COMBINING MACHINE LEARNING AND MATHEMATICAL OPTIMIZATION – Part 5

Article five of five

In our first article we identified four scenarios where Machine Learning can cooperate with Mathematical Optimization. Here we identify further reading of two notable resources that can help us learn more about this topic. We encourage practitioners to review these two articles.

Machine learning for combinatorial optimization: A methodological tour d’horizon

[Article link]
Yoshua Bengio, Andrea Lodi, and Antoine Prouvost

This paper surveys the recent attempts, both from the machine learning and operations research communities, at leveraging machine learning to solve combinatorial optimization problems.

Given the hard nature of these problems, state-of-the-art algorithms rely on handcrafted heuristics for making decisions which are otherwise too expensive to compute or mathematically not well-defined. Thus, Machine Learning looks like a natural candidate to make such decisions in a more principled and optimized way. We advocate for pushing further the integration of machine learning and combinatorial optimization and detail a methodology to do so.

A main point of the paper is seeing generic optimization problems as data points and inquiring what is the relevant distribution of problems to use for learning on a given task.

The second article:

On Learning and Branching: a Survey

[Article link]
Andrea Lodi & Giulia Zarpellon, volume 25, pages 207–236(2017).

This paper surveys learning techniques to deal with the two most crucial decisions in the branch-and-bound algorithm for Mixed-Integer Linear Programming, namely variable and node selections.

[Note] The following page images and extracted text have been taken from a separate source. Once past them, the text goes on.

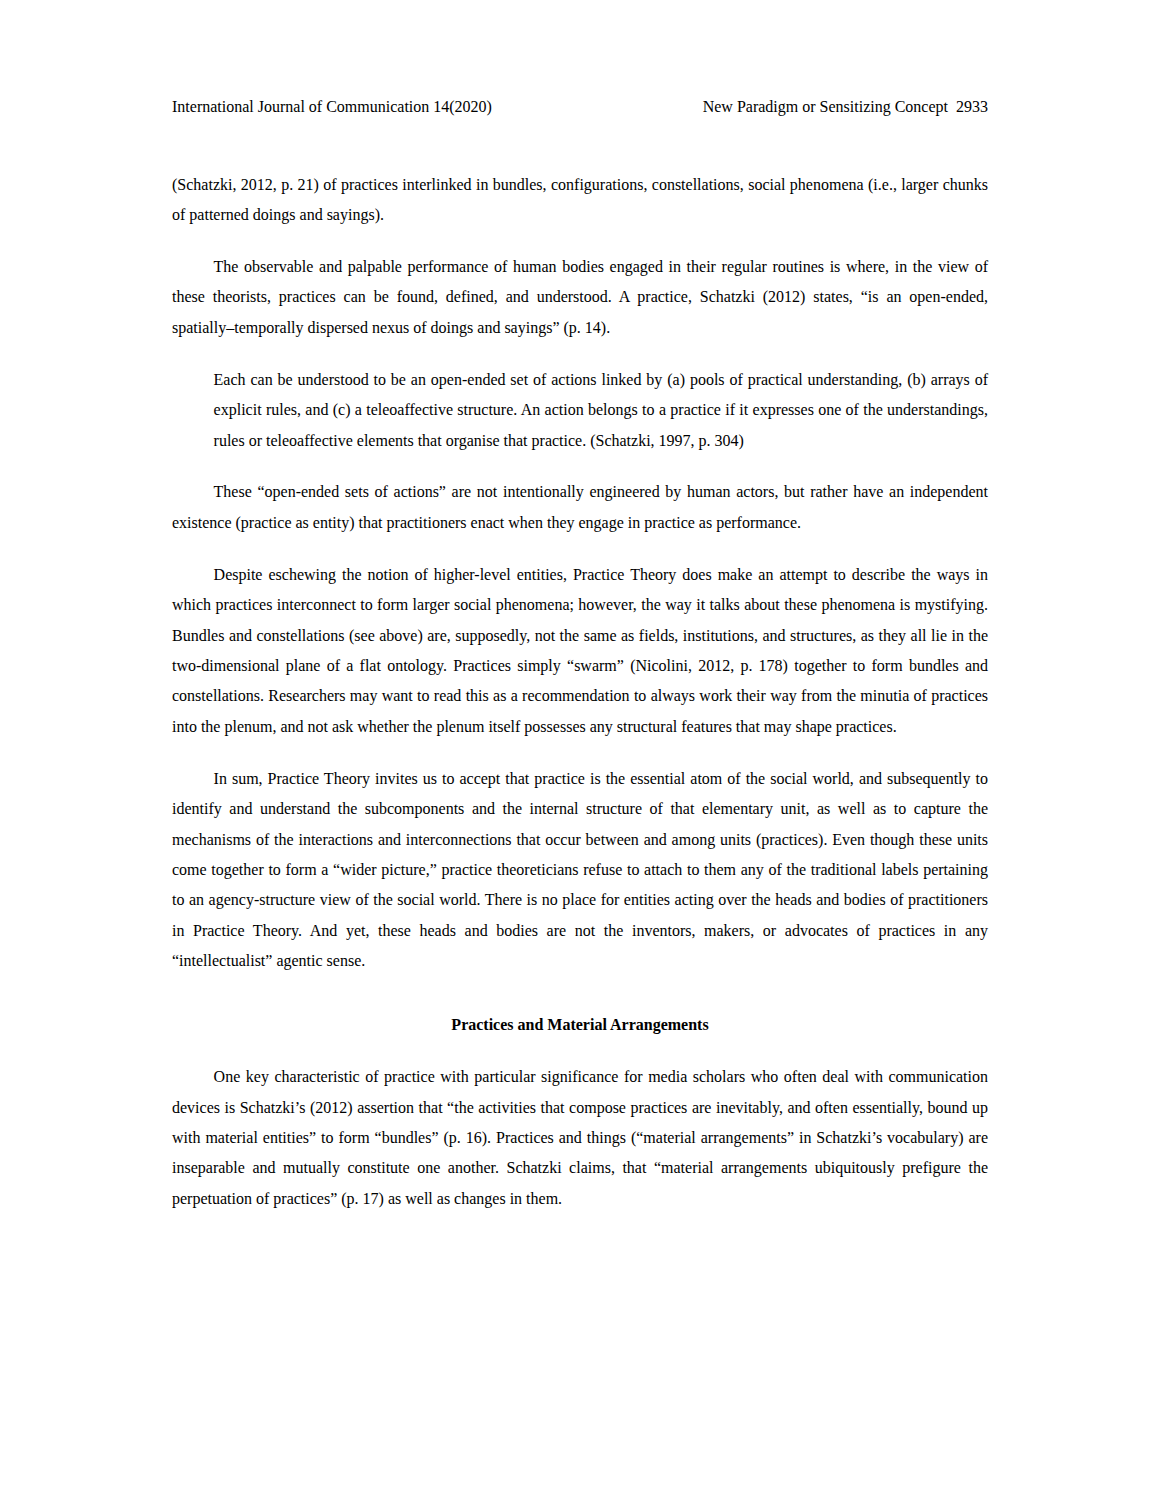International Journal of Communication 14(2020) New Paradigm or Sensitizing Concept 2933
(Schatzki, 2012, p. 21) of practices interlinked in bundles, configurations, constellations, social phenomena (i.e., larger chunks of patterned doings and sayings).
The observable and palpable performance of human bodies engaged in their regular routines is where, in the view of these theorists, practices can be found, defined, and understood. A practice, Schatzki (2012) states, “is an open-ended, spatially–temporally dispersed nexus of doings and sayings” (p. 14).
Each can be understood to be an open-ended set of actions linked by (a) pools of practical understanding, (b) arrays of explicit rules, and (c) a teleoaffective structure. An action belongs to a practice if it expresses one of the understandings, rules or teleoaffective elements that organise that practice. (Schatzki, 1997, p. 304)
These “open-ended sets of actions” are not intentionally engineered by human actors, but rather have an independent existence (practice as entity) that practitioners enact when they engage in practice as performance.
Despite eschewing the notion of higher-level entities, Practice Theory does make an attempt to describe the ways in which practices interconnect to form larger social phenomena; however, the way it talks about these phenomena is mystifying. Bundles and constellations (see above) are, supposedly, not the same as fields, institutions, and structures, as they all lie in the two-dimensional plane of a flat ontology. Practices simply “swarm” (Nicolini, 2012, p. 178) together to form bundles and constellations. Researchers may want to read this as a recommendation to always work their way from the minutia of practices into the plenum, and not ask whether the plenum itself possesses any structural features that may shape practices.
In sum, Practice Theory invites us to accept that practice is the essential atom of the social world, and subsequently to identify and understand the subcomponents and the internal structure of that elementary unit, as well as to capture the mechanisms of the interactions and interconnections that occur between and among units (practices). Even though these units come together to form a “wider picture,” practice theoreticians refuse to attach to them any of the traditional labels pertaining to an agency-structure view of the social world. There is no place for entities acting over the heads and bodies of practitioners in Practice Theory. And yet, these heads and bodies are not the inventors, makers, or advocates of practices in any “intellectualist” agentic sense.
Practices and Material Arrangements
One key characteristic of practice with particular significance for media scholars who often deal with communication devices is Schatzki’s (2012) assertion that “the activities that compose practices are inevitably, and often essentially, bound up with material entities” to form “bundles” (p. 16). Practices and things (“material arrangements” in Schatzki’s vocabulary) are inseparable and mutually constitute one another. Schatzki claims, that “material arrangements ubiquitously prefigure the perpetuation of practices” (p. 17) as well as changes in them.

Because of the lack of deep mathematical understanding on those decisions, the classical and vast literature in the field is inherently based on computational studies and heuristics, often problem-specific, strategies. The authors both interpret some of those early contributions in the light of modern (machine) learning techniques, and give the details of the recent algorithms that instead explicitly incorporate machine learning paradigm.

In our next series we will focus on reinforcement learning, case studies that combine Machine Learning and Mathematical Optimization and how open source and commercial solvers can benefit from the new technologies.